There are two ways to explain this. One is that people with a lower AMY copy number rely more on fatty acid oxidation for energy supply, which reduces the body’s ability to absorb molecular glucose, which may also explain why people with a lower AMY1 copy number are more easily overweight or obese.18 This hypothesis has recently been supported by research made by Nakajima, which showed that women with lower serum salivary amylase had a lower RQ.19 Second, according to another research, people with a lower AMY copy number had a poorer ability to digest part of the starch intake, leading to excretion instead of utilization.20 The second hypothesis could be supported by a recent study, which showed that people with a lower AMY1 copy number tend to have higher levels of methane in the intestinal tract, which would reduce oxygen concentration, thus hindering carbohydrate metabolism in the human body.21 However, both assumptions indicated that people with lower AMY1 copy number might have problems in starch digestion and utilization.

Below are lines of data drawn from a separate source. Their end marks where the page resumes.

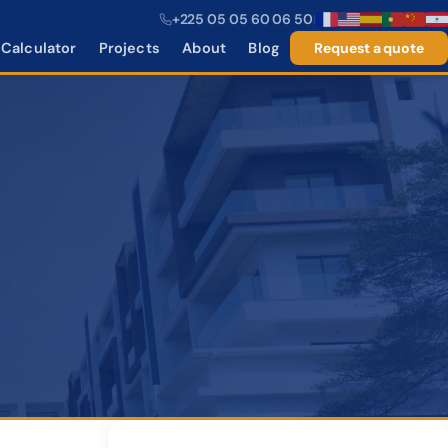
+225 05 05 60 06 50
|
Calculator
Projects
About
Blog
Request a quote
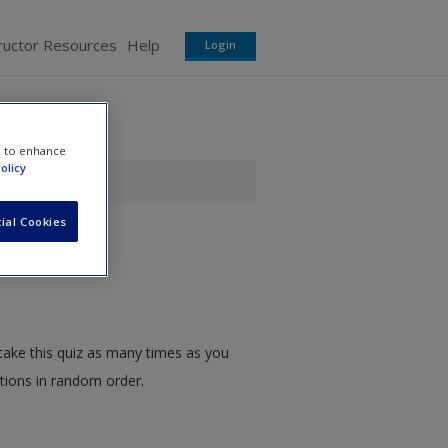
ructor Resources
Help
Login
e to enhance
olicy
ial Cookies
take this quiz as many times as you
stions in random order.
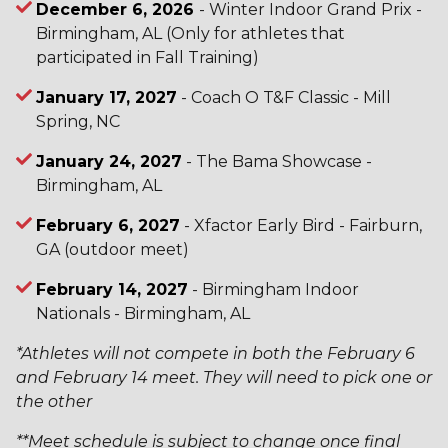
December 6, 2026
- Winter Indoor Grand Prix -
Birmingham, AL (Only for athletes that
participated in Fall Training)
January 17, 2027
- Coach O T&F Classic - Mill
Spring, NC
January 24, 2027
- The Bama Showcase -
Birmingham, AL
February 6, 2027
- Xfactor Early Bird - Fairburn,
GA (outdoor meet)
February 14, 2027
- Birmingham Indoor
Nationals - Birmingham, AL
*Athletes will not compete in both the February 6
and February 14 meet. They will need to pick one or
the other
**Meet schedule is subject to change once final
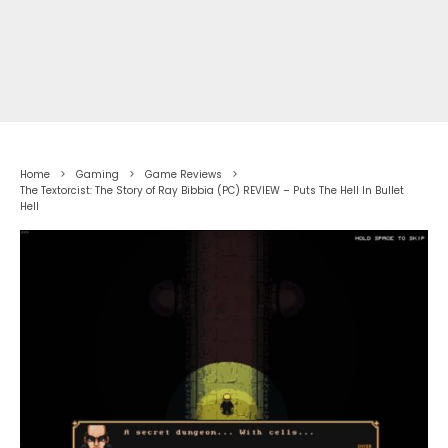
Home
Gaming
Game Reviews
The Textorcist: The Story of Ray Bibbia (PC) REVIEW – Puts The Hell In Bullet
Hell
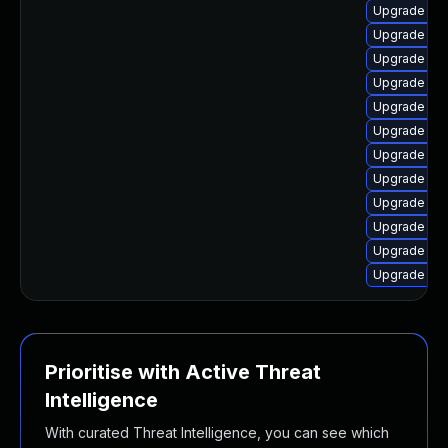
Upgrade linu
Upgrade lin
Upgrade linu
Upgrade linu
Upgrade linu
Upgrade linu
Upgrade lin
Upgrade linu
Upgrade linu
Upgrade lin
Upgrade lin
Upgrade lin
Prioritise with Active Threat
Intelligence
With curated Threat Intelligence, you can see which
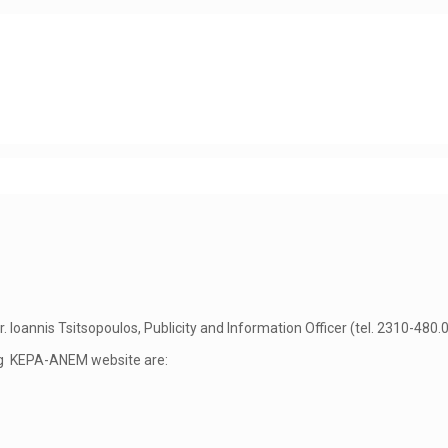
annis Tsitsopoulos, Publicity and Information Officer (tel. 2310-480.00
ng KEPA-ANEM website are:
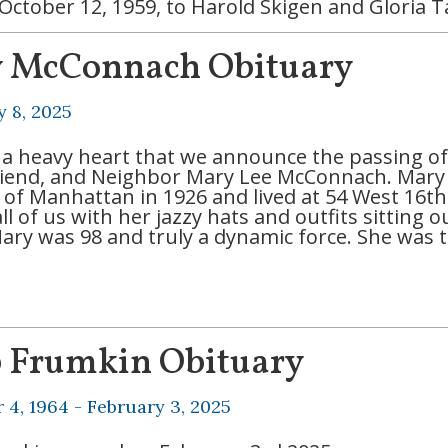
October 12, 1959, to Harold Skigen and Gloria 
 McConnach Obituary
y 8, 2025
th a heavy heart that we announce the passing o
Friend, and Neighbor Mary Lee McConnach. Mary
e of Manhattan in 1926 and lived at 54 West 16th
ll of us with her jazzy hats and outfits sitting
Mary was 98 and truly a dynamic force. She was 
b Frumkin Obituary
 4, 1964 -
February 3, 2025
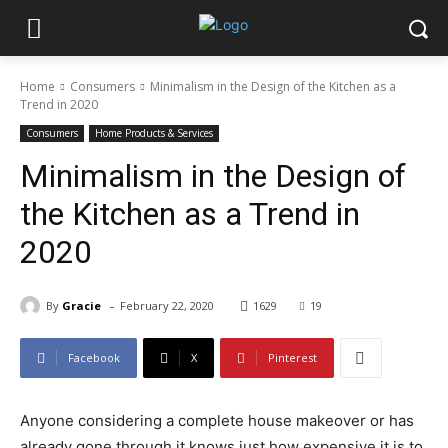
Home
Consumers
Minimalism in the Design of the Kitchen as a
Trend in 2020
Consumers
Home Products & Services
Minimalism in the Design of
the Kitchen as a Trend in
2020
-
By
Gracie
February 22, 2020
1629
19
Facebook
X
Pinterest
Anyone considering a complete house makeover or has
already gone through it knows just how expensive it is to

For different AMY1 CNV groups, the energy source (glucose or starch) was an essential interactive factor affecting the change in insulin level due to the sudden drop of insulin level at 30 min of the LCNV group after starch intake. Compared to glucose intake, no further difference was found in the peak value or ΔAUC of Insulin between the LCNV and HCNV groups. This result is consistent with our previous results related to blood glucose levels that starch intake cannot increase blood glucose level,22 suggesting the possibility that people with low AMY1 CNV have difficulty in starch digesting and utilizing. This indication can be supported by Zhan’s research, which has proved that patients younger than 45 with metabolic syndrome had a relatively lower AMY1 copy number.23

After 30 minutes of aerobic exercise, unlike in the resting condition, no differences were shown between the two groups in the trend change in blood glucose and insulin levels after starch intake. It seemed that aerobic exercise helped with the increase in postprandial blood glucose levels after starch intake, leading to the stimulation of insulin secretion. Studies have shown that aerobic exercise was able to increase saliva protein activity and levels.24 Because starch utilization tended to be similar after aerobic exercise between the two groups, we assumed that aerobic exercise stimulated more saliva activity in the LCNV group than in the HCNV group, which contributed to better complex carbohydrate digestion and absorption, and benefit people with lower AMY1 copy number by better starch digestion and absorption. By increasing the metabolism rate, excess post-exercise oxygen consumption may also play an important role in the rise of the post postprandial glucose level in the LCNV group.25

Limitation of the Study

In our study, we did not perform a statistical analysis of the exercise metabolism in different AMY1 CNV groups, leading to the consequence that we lacked some data in the discussion part and could only draw conclusions through hypotheses.

Conclusion

To conclude, our study reports that a lower AMY1 CNV could be a non-invasive biomarker associated with the risk factors of T2DM and interestingly aerobic exercise can reduce this risk by increasing the starch utilization rate.

Acknowledgments

Our study complies with the Declaration of Helsinki. We thank Shengju Chen and Shuangshuang Zhang for their contribution during data collection and all the participants involved in this study.

Disclosure

The authors report that there are no conflicts of interest in this work.